What, other than actually running for office? Every four years there’s a rumor that some fabulously wealthy person or other will run for president - Trump, Bloomberg, etc. Usually they don’t bother because it’s a lot of work for less pay than they are accustomed to. A lot of wealthy people may lack common sense, but they’re usually good at making money, and buying votes at $10 million a pop when they can’t win by definition is a bad investment.
Not to pull out a slippery slope argument, but that’s something I’d prefer the government not mess with more than it already does. Your sales pitch is awful. The best you can say for the plan is “the government might get a few spare dollars and probably not hurt democracy very much.” What’s the incentive?
I usually hate using slippery slope arguments too, but I have to do it here - if you allow votes to be sold for $10 million, sooner or later the legislature will lower the price to $1000, and from there to $10 or even less. Remember, the lower the price is, the more power the rich will have. No corporation will spend $10 million for a single vote; *all *of them would spend $10 million for a million votes.
Sane people (your hypothetical vain fools quick to part with their excess millions do not exist) won’t buy jack unless the votage/cost trade off is enough for them to see themselves making even one conceivable iota of a difference, and at that point you shouldn’t be selling. This is one case where I think the supply and demand curves don’t meet.
Rich people can already use their wealth to influence elections by funding PACs and lobbyists. Why pay 10 million for one vote, when they can buy TV ads and influence thousands of votes?
Consider the national debt is in excess of $10 trillion, how many votes do you intend to purchase and what’s your ROI timetable to make the entire project viable?
No businessman I, but I do know that ROI stands for Return On Investment.

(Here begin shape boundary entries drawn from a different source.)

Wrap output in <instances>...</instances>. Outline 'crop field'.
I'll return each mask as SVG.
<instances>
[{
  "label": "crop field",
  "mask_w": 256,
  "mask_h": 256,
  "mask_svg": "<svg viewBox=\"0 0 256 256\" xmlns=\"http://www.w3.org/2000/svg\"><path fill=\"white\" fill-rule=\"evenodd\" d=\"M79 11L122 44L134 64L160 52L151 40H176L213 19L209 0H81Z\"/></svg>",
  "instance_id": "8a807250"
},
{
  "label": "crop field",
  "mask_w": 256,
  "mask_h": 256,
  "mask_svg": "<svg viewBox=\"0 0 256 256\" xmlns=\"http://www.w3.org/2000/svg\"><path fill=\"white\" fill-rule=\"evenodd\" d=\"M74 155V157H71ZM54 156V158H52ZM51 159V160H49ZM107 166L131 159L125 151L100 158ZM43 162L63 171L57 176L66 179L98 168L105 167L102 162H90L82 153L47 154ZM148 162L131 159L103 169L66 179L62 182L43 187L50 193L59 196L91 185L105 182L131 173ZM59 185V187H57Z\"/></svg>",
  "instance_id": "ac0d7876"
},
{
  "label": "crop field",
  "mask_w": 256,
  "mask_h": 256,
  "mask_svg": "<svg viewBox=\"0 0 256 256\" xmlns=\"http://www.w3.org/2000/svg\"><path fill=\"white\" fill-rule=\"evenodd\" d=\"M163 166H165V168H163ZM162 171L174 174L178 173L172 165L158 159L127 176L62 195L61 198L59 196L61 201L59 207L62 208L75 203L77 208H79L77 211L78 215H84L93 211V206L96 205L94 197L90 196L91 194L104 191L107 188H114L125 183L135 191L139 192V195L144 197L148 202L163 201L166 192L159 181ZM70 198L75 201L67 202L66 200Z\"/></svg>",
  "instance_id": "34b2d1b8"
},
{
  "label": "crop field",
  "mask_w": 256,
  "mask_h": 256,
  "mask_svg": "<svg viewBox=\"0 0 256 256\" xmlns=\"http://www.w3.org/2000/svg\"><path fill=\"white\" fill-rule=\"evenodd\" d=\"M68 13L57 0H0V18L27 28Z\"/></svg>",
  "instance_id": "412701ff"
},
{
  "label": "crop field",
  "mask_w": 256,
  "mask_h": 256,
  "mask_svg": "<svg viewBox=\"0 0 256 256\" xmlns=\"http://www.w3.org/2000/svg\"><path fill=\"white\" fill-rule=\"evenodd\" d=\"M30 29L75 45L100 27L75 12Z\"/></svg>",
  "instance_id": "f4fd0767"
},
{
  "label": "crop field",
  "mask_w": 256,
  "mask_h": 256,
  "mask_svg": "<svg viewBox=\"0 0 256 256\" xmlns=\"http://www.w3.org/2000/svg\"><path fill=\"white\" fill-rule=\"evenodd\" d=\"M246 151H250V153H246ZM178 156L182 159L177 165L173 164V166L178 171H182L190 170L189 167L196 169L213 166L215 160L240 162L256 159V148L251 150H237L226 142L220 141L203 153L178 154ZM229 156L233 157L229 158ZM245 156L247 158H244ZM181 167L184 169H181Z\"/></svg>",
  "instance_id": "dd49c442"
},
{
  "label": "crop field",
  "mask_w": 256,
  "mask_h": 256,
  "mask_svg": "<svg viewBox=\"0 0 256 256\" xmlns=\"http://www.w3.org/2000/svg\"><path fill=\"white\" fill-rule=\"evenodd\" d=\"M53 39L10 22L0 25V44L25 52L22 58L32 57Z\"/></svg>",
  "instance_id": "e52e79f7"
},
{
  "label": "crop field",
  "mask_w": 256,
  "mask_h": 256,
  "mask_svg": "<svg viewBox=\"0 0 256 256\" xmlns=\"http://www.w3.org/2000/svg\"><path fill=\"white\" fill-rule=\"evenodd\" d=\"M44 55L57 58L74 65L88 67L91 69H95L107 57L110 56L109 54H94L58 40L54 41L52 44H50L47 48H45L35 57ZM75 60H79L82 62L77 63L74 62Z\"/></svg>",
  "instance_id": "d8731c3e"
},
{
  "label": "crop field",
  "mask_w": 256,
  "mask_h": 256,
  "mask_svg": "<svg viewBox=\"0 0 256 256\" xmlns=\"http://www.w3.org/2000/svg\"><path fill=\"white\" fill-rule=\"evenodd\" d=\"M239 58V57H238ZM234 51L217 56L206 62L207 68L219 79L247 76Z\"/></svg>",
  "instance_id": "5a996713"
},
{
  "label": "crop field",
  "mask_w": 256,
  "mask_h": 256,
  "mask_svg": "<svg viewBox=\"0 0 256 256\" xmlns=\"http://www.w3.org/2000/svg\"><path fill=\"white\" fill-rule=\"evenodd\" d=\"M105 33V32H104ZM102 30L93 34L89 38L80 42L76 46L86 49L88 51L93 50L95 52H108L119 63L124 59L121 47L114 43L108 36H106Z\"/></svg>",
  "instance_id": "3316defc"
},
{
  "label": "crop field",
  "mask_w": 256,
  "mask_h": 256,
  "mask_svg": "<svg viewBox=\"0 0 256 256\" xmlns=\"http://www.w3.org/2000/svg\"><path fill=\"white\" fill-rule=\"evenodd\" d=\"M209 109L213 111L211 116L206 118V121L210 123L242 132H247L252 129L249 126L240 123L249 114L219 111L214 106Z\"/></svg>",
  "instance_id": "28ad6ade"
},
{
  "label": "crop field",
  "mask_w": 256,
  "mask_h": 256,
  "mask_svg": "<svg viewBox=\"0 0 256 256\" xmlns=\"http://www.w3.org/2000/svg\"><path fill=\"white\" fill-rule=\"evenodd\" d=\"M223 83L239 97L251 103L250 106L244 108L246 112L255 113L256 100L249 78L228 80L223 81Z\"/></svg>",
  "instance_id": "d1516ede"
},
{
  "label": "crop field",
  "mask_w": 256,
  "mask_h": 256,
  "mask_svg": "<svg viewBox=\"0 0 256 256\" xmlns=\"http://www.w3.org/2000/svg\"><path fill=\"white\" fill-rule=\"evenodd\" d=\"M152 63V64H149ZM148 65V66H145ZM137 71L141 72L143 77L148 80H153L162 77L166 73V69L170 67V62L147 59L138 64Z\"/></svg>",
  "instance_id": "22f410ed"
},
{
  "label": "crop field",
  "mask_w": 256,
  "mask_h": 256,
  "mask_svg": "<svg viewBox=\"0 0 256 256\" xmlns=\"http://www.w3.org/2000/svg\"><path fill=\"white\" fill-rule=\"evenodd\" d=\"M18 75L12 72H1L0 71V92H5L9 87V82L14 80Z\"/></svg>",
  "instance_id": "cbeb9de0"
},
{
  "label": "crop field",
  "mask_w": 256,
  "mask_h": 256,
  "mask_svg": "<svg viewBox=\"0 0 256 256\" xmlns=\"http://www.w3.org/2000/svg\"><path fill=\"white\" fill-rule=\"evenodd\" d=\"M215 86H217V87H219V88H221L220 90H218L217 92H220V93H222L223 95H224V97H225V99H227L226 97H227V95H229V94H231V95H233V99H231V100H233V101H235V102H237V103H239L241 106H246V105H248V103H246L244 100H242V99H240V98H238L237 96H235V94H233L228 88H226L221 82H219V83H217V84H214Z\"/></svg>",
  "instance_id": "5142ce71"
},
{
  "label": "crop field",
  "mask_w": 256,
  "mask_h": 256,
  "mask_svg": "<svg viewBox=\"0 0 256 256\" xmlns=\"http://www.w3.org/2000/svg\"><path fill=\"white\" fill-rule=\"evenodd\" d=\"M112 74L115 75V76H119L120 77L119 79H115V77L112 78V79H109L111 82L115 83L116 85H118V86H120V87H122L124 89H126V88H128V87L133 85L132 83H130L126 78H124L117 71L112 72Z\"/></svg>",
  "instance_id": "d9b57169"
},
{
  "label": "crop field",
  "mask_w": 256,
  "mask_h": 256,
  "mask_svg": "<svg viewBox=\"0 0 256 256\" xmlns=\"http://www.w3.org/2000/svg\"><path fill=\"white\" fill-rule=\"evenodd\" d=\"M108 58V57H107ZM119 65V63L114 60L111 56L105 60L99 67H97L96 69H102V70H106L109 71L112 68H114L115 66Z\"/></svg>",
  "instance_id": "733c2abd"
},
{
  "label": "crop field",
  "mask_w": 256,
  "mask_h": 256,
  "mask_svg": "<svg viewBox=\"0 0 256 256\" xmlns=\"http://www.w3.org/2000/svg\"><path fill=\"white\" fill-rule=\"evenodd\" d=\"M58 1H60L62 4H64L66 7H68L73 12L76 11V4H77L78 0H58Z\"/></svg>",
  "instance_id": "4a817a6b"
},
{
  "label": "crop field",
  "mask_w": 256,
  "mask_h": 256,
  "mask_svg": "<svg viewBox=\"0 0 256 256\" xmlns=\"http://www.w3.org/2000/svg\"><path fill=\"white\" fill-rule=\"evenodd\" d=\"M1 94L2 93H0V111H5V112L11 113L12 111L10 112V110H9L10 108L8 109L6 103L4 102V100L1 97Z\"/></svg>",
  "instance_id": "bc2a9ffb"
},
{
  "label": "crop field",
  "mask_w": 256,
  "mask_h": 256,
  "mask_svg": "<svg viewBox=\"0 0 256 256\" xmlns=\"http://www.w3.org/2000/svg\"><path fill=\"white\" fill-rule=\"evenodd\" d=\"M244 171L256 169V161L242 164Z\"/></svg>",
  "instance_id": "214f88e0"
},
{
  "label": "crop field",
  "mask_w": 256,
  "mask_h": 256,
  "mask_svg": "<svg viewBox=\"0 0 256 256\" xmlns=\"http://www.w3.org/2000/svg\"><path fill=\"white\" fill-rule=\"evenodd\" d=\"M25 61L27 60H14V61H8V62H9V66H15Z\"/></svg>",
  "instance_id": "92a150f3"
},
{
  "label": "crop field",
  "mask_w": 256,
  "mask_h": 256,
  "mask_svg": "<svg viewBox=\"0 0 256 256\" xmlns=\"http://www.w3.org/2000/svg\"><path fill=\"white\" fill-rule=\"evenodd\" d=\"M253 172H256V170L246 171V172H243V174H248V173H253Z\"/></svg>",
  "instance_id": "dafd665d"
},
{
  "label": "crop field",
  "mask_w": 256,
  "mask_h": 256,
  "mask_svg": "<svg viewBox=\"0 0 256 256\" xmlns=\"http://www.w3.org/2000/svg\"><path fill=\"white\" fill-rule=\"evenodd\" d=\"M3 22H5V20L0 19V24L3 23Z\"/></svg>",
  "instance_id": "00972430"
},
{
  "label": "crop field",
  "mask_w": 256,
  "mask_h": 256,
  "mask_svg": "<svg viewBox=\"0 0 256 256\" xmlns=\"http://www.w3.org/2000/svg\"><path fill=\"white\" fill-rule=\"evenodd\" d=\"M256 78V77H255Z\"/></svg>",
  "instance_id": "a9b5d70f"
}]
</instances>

Really, the entire suggestion doesn’t have much value beyond a joke. Like the Dilbert cartoon I once saw where Wally or the PHB or someone suggested pricing their product at ten million, one hundred dollars, and offering a ten million dollar rebate. All it would take would be one customer to not bother with the rebate process, and they’d be golden.
Fun idea to bat around over pizza and beer in the dorms, though.
What, precisely, are you referencing here? If it’s the recently signed Lily Ledbetter law, that was actual legislation, not an executive order.
And it’s not really accurate to call it “no time limit.” If a company stops paying discriminatorially, and no legal action is initiated for the next six months, they will effectively have gotten away with it, just as Goodyear did.
Of course, if you were referring to something else, please do elaborate.